Type the listing below out again exactly. No images.

*Data section*:
========================

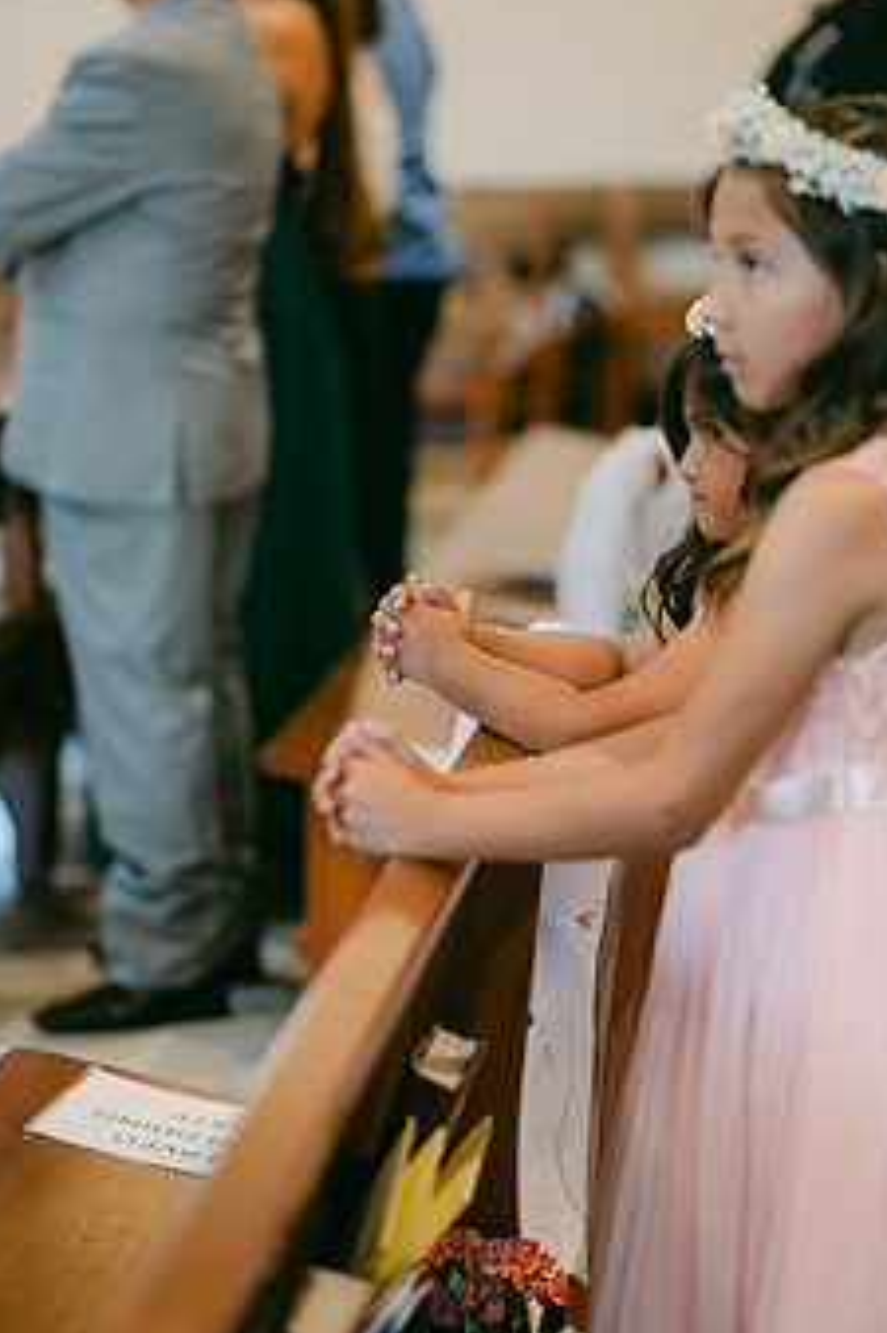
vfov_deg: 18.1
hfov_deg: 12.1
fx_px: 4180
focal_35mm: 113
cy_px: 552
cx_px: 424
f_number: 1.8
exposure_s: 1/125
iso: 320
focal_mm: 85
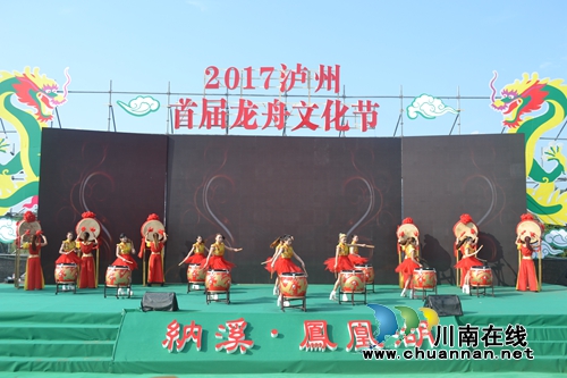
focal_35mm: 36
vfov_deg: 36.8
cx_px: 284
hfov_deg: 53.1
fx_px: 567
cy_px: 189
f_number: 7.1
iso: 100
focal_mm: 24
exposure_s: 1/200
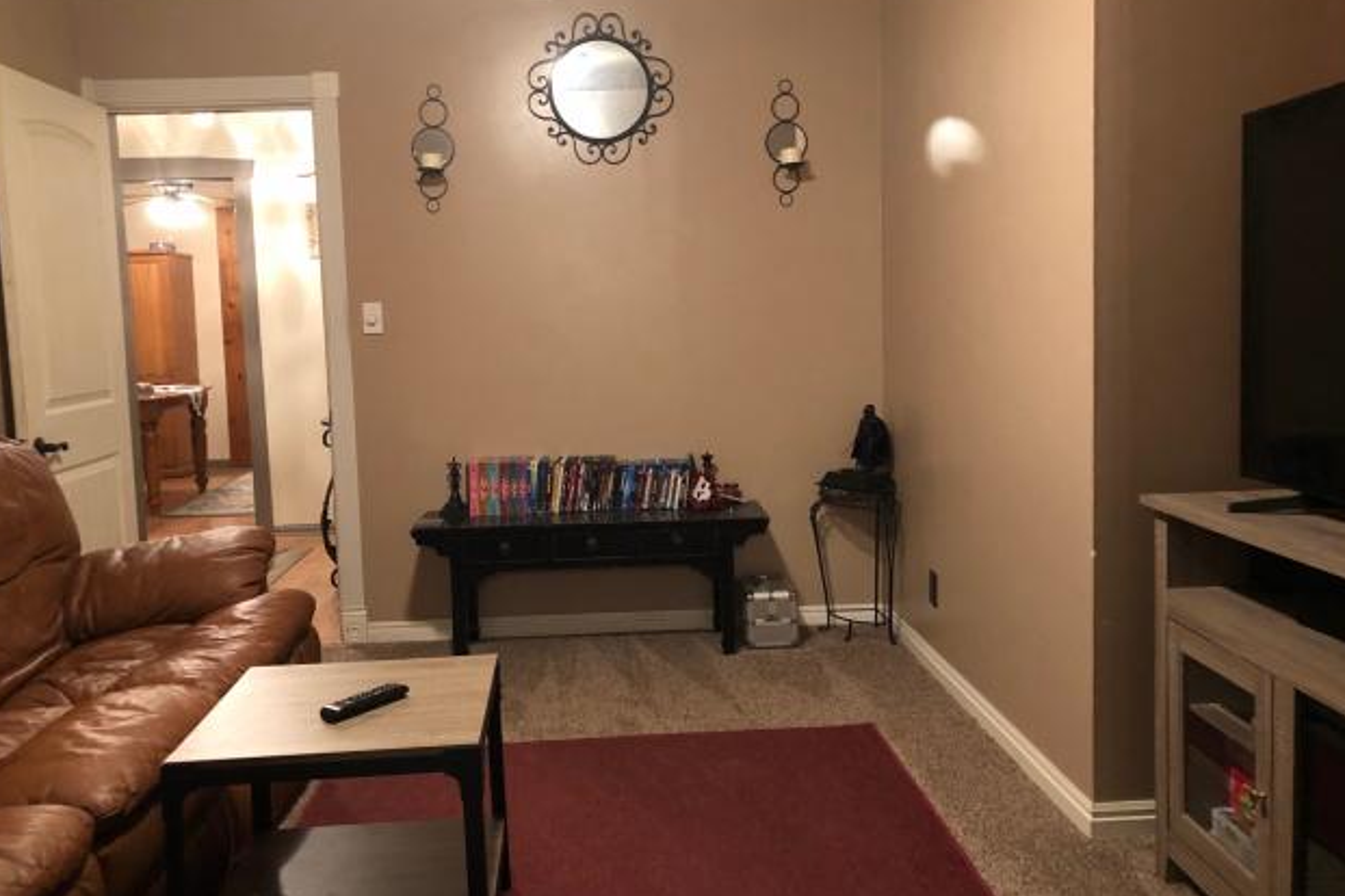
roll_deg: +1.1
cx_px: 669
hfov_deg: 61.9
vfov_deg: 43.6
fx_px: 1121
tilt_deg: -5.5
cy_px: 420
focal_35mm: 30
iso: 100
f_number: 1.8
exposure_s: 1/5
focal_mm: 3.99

========================

*Your solution*:
vfov_deg: 18.1
hfov_deg: 12.1
fx_px: 4180
focal_35mm: 113
cy_px: 552
cx_px: 424
f_number: 1.8
exposure_s: 1/125
iso: 320
focal_mm: 85
focal_35mm: 36
vfov_deg: 36.8
cx_px: 284
hfov_deg: 53.1
fx_px: 567
cy_px: 189
f_number: 7.1
iso: 100
focal_mm: 24
exposure_s: 1/200
roll_deg: +1.1
cx_px: 669
hfov_deg: 61.9
vfov_deg: 43.6
fx_px: 1121
tilt_deg: -5.5
cy_px: 420
focal_35mm: 30
iso: 100
f_number: 1.8
exposure_s: 1/5
focal_mm: 3.99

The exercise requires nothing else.